• Tarefas a realizar:
1. No texto sobre a política monetária do BCE, qual foi o "dividendo orçamental" obtido entre 2015 e 2018?
2. Retome o texto sobre a política monetária do BCE a partir da última frase apresentada.

• Excerto do documento:
* * * * * * *
BCE: O que aí vem e a fragilidade da economia portuguesa

A política monetário tem mantido os juros artificialmente baixos, mas Portugal não tem aproveitado esta oportunidade. O governo olha para a folga orçamental em vez de acelerar as reformas.

Esta semana Mário Draghi (que recorde-se termina o seu mandato em 2019) veio dizer que o BCE ainda não começou a discutir o fim dos estímulos monetários. Veio também reforçar que o programa se manterá até setembro deste ano. E que poderá ser prolongado para lá desse prazo, se necessário. Veio assim manter a política monetária, a sua guidance, e as taxas de juro de referência.

Draghi tem conseguido uma política monetária suficientemente expansionista para aguentar as taxas de juro dos países periféricos, ao mesmo tempo que vai mantendo alguma união no Conselho de Governadores. Digo alguma, porque é público que as votações não têm sido unânimes, e o governador do Bundesbank já por várias vezes fez críticas fortes à política monetária do BCE. E as atas de dezembro de 2017, conhecidas há pouco, vieram acentuar essa divisão.

Boas notícias, mas que não nos devem afastar do essencial: A política monetária tem mantido artificialmente as taxas de juro muito baixas. Portugal tem retirado enormes benefícios disso. Mas não tem aproveitado esta conjuntura muito favorável para implementar as medidas e reformas necessárias para enfrentar períodos futuros mais exigentes.

Os benefícios da política monetária do BCE no campo orçamental permitiram um “dividendo orçamental” de 1.2% do PIB entre 2015 e 2018 (entre redução de despesa com juros e aumento dividendos do Banco de Portugal). O ajustamento orçamental nominal nesse período será de 2% PIB. Logo, mais de metade vem deste efeito temporário.
* * * * * * *
• Linhas extraídas:
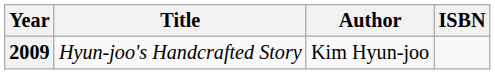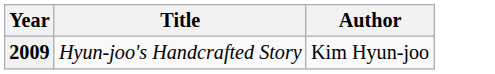- column: ISBN
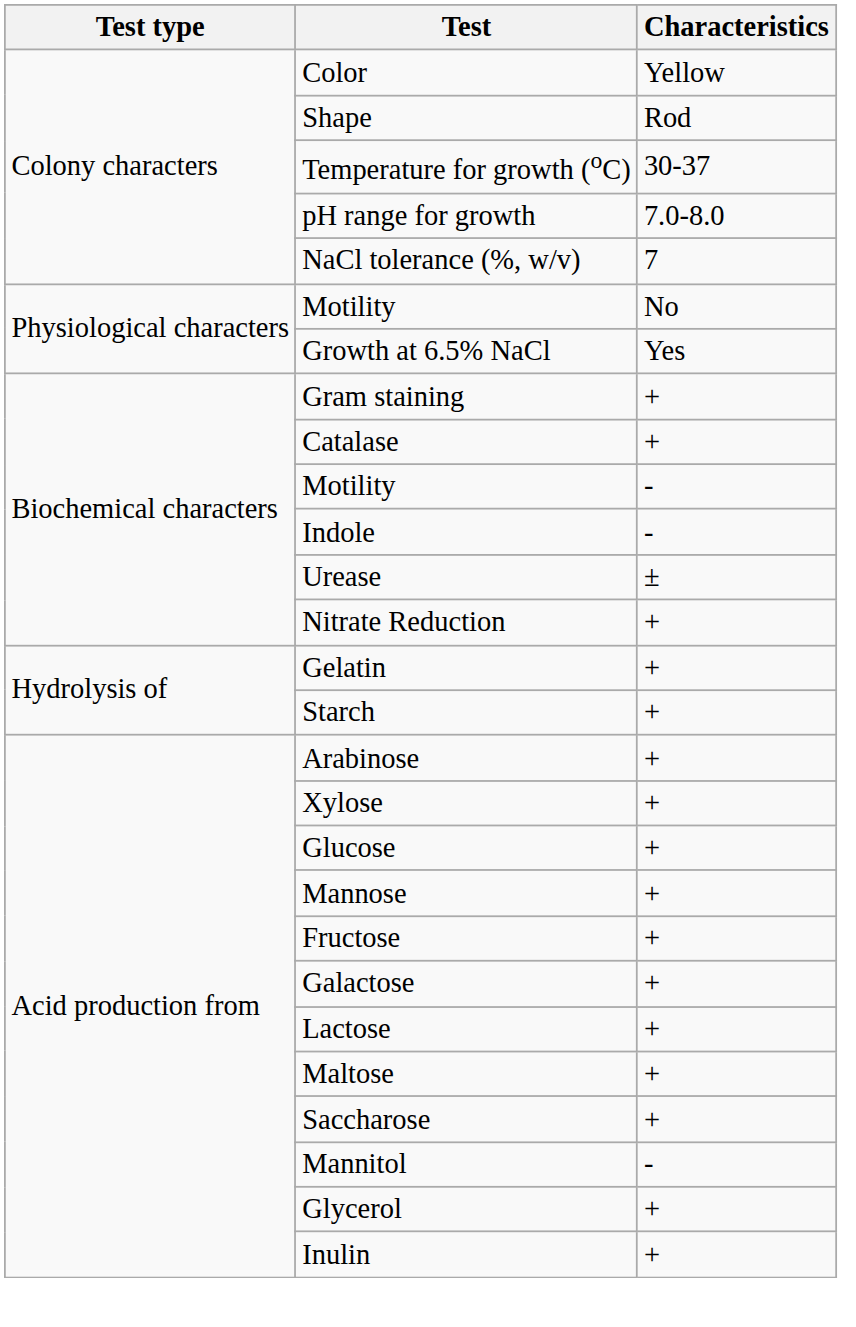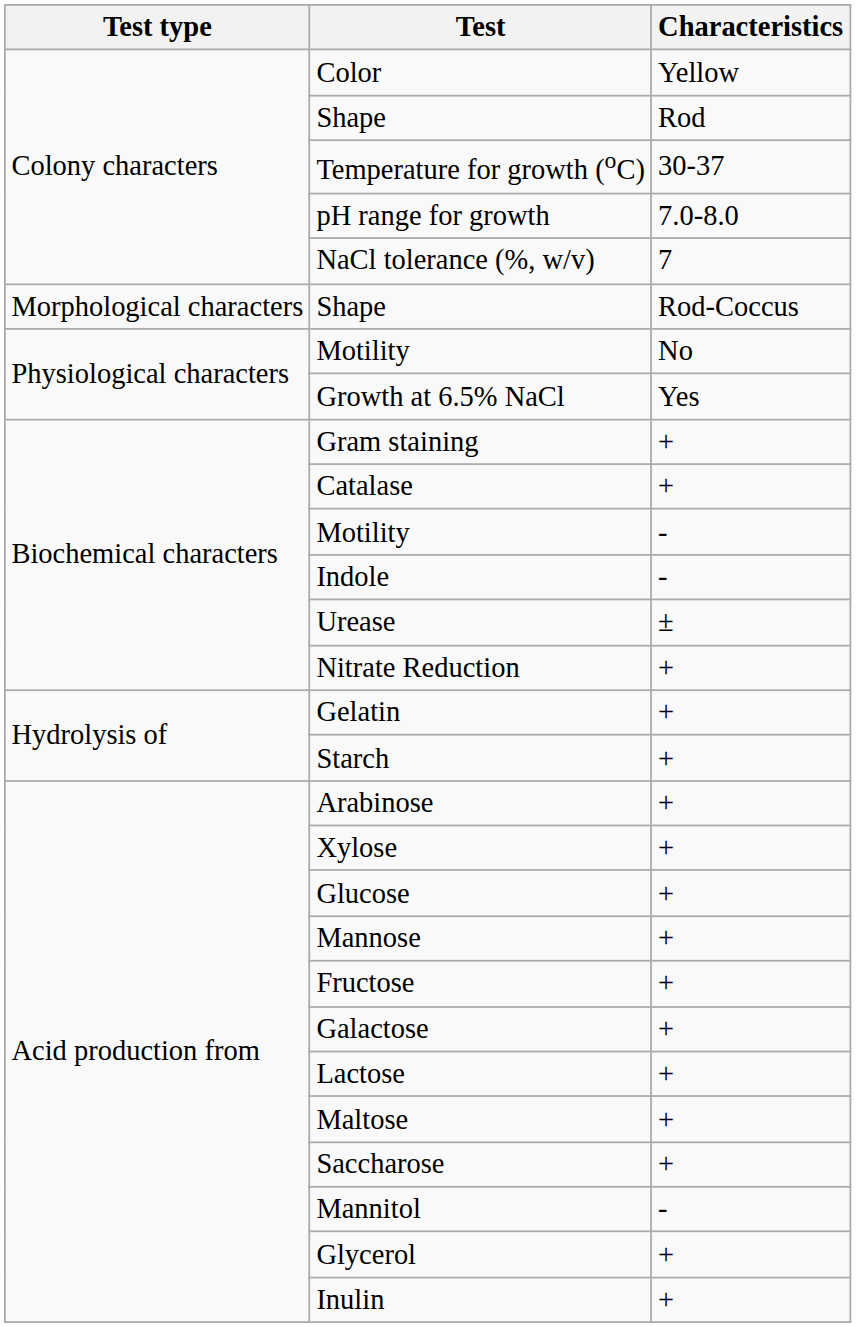+ row: Morphological characters | Shape | Rod-Coccus
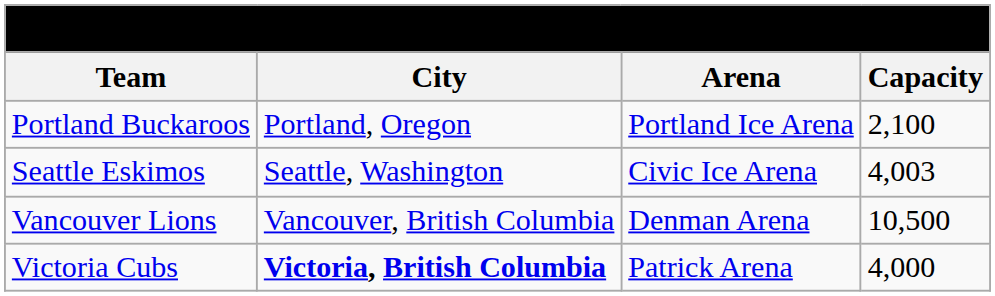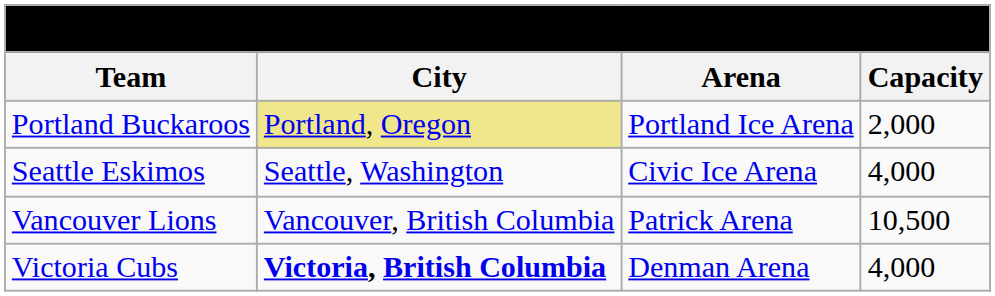Portland Buckaroos | City: no background -> khaki background
Portland Buckaroos | Capacity: 2,100 -> 2,000
Seattle Eskimos | Capacity: 4,003 -> 4,000
Vancouver Lions | Arena: Denman Arena -> Patrick Arena
Victoria Cubs | Arena: Patrick Arena -> Denman Arena
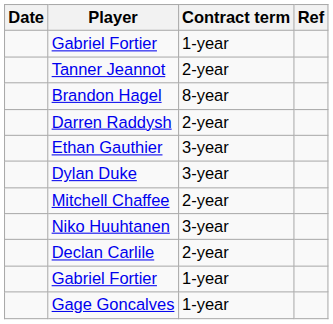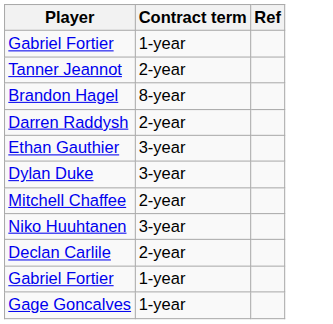- column: Date
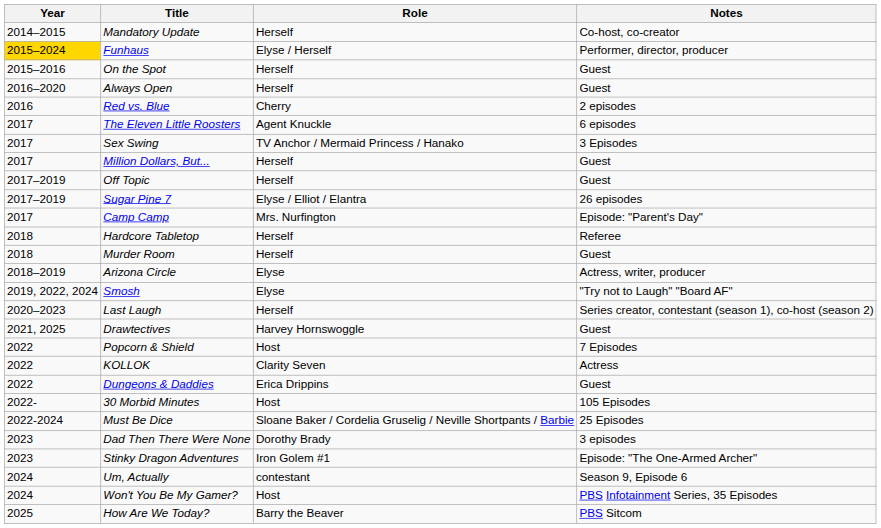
* * * * * * *
• Respostas por tarefa:
1. 1.2% do PIB.

2.
Além disso, a pressão compradora do BCE, além da redução da taxa de juro sobre a divida pública Portuguesa, permite também reduzir a pressão do refinanciamento da dívida.

Mas os benefícios têm sido sobretudo no campo económico. Parte do crescimento económico de Portugal resulta desta conjuntura Europeia muito favorável.
Contudo, o fim do programa de compra de ativos acontecerá em breve. Se não for em 2018, será muito provavelmente em 2019. Haverá naturalmente um período de “tapering”, isto é de redução gradual das compras, que de certa maneira já começou, dado que o volume mensal inicial em 2015 era de 60 mil M€ para toda a zona Euro, e esse valor mensal passou para 30 mil M€.

No entanto, este ano de 2018 já será mais exigente para Portugal. Neste momento, o BCE tem comprado menos dívida portuguesa. A razão é que o programa do BCE está limitado a 33% das linhas de financiamento existentes. Como Portugal já tinha bastante dívida pública no BCE, por via do SMP, o volume de compras do BCE de dívida pública portuguesa em 2018 será bastante inferior ao dos últimos 3 anos.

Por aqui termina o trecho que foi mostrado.